23 August, 2007

I grew up in a little town nestled on the bluffs above the Ohio River. When I rocked myself to sleep at night, I could hear barges lowing on the river as they passed each other. Now I live a few miles farther north on the flat plain that rises from the river across from Cincinnati. I can see train tracks from the windows. I don’t know how my mental life would have been different if I’d started out here instead. I’ve often said that it’s easy to be a postmodernist in the hills, because it’s obvious that where things are and how they look differ depending on your perspective, and you can’t always get there from here. But down here on gridded streets, there’s a different kind of beauty.

I just finished reading James Loewen’s book Sundown Towns, and apparently the city I live in now was one and according to longtime residents even had a sign at city limits, though it’s obviously integrated now. We’ve seen some Confederate flags, but not a lot of active racism. Ft. Thomas, where I grew up, doesn’t end up on the sundown town list, probably because the VA hospital there gave them some sort of black (patient) population that would show up in the census. It certainly has a history of racism and exclusion going along with its legacy of class-based snobbishness and I never had a non-white classmate. It too is less white but maybe not much more welcoming than it used to be when I was a child. It was a good place to grow up because the woods behind my house were a haven for me and I was able to walk from school, but I was aware of the extent of my privilege and alienation there.

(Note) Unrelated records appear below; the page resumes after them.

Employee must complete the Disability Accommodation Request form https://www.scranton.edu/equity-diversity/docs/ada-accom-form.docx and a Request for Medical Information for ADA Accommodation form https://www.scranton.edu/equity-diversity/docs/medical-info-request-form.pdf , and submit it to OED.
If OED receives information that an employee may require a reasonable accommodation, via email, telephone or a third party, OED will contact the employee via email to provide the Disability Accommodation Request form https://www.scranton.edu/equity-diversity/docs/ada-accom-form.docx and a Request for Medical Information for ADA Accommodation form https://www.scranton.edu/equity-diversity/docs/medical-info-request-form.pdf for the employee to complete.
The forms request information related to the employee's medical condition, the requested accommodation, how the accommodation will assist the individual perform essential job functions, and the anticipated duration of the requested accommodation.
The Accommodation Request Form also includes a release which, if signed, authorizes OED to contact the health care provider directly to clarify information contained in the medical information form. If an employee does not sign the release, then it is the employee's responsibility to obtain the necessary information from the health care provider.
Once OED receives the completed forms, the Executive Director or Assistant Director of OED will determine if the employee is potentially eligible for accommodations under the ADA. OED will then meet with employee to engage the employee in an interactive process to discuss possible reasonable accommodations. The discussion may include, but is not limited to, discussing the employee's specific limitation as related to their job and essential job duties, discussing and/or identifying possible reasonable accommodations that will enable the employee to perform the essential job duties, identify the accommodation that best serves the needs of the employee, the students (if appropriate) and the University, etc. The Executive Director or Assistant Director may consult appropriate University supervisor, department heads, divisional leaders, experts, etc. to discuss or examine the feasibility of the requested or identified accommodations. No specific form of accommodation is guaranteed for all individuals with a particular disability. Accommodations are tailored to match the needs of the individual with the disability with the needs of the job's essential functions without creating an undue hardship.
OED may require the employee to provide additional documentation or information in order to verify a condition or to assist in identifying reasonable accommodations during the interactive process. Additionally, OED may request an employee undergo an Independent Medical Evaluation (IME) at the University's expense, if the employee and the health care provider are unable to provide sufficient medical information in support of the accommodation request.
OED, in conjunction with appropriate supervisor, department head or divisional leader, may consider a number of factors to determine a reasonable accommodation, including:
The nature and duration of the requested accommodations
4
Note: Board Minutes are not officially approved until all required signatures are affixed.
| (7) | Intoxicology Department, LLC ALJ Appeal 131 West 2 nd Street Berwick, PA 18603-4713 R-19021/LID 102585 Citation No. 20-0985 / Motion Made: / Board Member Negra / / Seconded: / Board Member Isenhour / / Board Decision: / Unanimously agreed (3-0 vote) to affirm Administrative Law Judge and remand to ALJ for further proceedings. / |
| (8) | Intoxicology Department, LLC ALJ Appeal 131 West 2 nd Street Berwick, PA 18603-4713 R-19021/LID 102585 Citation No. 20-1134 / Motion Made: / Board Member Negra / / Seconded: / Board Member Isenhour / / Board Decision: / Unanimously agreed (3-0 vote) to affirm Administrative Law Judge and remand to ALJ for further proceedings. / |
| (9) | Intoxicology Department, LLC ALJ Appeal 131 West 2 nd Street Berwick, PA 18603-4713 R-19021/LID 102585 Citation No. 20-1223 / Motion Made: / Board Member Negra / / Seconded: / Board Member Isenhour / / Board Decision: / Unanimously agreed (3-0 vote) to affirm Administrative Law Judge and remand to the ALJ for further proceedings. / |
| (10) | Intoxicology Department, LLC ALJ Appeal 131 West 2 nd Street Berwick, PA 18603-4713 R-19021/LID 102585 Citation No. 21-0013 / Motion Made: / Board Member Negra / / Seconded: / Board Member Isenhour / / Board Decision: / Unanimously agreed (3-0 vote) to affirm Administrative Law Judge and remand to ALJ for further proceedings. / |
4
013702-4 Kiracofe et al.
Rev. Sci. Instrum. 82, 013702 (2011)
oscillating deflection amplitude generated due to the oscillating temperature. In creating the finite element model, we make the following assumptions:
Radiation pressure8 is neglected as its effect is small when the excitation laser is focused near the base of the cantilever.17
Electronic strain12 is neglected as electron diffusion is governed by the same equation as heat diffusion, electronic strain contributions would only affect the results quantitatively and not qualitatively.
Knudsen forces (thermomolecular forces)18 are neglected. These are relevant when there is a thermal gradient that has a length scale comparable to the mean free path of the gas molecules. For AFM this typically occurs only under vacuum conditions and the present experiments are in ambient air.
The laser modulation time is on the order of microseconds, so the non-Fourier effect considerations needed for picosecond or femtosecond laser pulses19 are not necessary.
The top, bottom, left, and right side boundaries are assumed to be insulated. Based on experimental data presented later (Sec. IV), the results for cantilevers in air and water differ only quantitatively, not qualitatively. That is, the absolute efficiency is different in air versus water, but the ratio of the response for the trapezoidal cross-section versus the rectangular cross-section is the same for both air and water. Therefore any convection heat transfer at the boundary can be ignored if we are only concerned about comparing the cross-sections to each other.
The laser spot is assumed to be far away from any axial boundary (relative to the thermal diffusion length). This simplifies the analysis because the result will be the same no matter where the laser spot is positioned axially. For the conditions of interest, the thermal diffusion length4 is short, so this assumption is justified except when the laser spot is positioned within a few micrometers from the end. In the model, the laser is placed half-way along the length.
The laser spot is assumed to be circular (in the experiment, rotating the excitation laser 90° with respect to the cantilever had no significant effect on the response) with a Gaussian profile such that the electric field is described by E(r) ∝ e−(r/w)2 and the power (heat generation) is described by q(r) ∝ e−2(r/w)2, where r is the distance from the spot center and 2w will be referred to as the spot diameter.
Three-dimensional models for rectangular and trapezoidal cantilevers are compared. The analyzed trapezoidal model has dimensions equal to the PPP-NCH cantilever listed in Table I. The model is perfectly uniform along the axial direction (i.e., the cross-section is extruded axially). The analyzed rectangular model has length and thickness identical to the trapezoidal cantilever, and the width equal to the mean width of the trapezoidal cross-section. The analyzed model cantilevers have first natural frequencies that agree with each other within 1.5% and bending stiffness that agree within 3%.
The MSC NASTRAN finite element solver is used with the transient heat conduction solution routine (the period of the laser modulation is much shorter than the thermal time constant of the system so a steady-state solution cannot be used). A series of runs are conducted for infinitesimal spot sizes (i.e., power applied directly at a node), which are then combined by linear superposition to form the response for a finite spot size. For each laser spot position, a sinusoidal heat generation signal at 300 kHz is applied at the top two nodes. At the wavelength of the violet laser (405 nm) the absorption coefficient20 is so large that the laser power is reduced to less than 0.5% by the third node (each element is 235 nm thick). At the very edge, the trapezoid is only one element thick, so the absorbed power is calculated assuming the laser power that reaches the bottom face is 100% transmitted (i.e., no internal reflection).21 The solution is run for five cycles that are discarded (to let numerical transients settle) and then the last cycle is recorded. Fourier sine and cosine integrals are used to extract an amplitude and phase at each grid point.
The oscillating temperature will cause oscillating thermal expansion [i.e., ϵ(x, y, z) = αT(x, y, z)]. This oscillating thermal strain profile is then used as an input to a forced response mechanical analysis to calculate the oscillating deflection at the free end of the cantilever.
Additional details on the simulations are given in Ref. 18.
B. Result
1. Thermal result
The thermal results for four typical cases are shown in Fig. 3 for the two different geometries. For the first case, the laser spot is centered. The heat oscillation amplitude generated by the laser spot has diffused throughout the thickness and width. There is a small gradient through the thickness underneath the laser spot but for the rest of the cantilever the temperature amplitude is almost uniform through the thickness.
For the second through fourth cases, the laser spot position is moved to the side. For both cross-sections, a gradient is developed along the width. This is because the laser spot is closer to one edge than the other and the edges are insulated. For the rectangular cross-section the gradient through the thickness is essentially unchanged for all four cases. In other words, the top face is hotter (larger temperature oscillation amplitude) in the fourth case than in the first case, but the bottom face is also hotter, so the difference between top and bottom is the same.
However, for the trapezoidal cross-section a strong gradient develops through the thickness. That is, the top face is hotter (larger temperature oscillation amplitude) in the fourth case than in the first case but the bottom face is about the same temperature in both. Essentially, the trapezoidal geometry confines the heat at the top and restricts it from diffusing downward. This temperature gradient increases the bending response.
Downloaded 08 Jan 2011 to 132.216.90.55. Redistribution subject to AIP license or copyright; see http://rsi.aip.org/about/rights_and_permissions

When A gets home in half an hour, we’ll be taking off for what will probably be my last visit (and her first) to my most-loved location, the cottage on Lake Erie my grandparents rent. It was one of the buildings used at the Pan-American Expo at which McKinley was shot, like several others then floated across the lake to be set down as a summer home. It’s a beautiful, shabby old house full of sand and memories. I love even the fishy smell of the lake, the flaps and cries of seagulls. It may be stormy while we’re there, but some of my favorite memories are of the times the wind kicked up wild waves and I could sit on the porch and watch the lightning. I feel more myself there than anywhere else. I love material culture more than “real” art in some ways, looking at something I know someone long ago has held, used, loved. The cottage has so many goofy little objects that are part of my history and part of me and in the future will be someone else’s. It’s going to be a hard but good goodbye, I think, and a good chance and place for me to rest.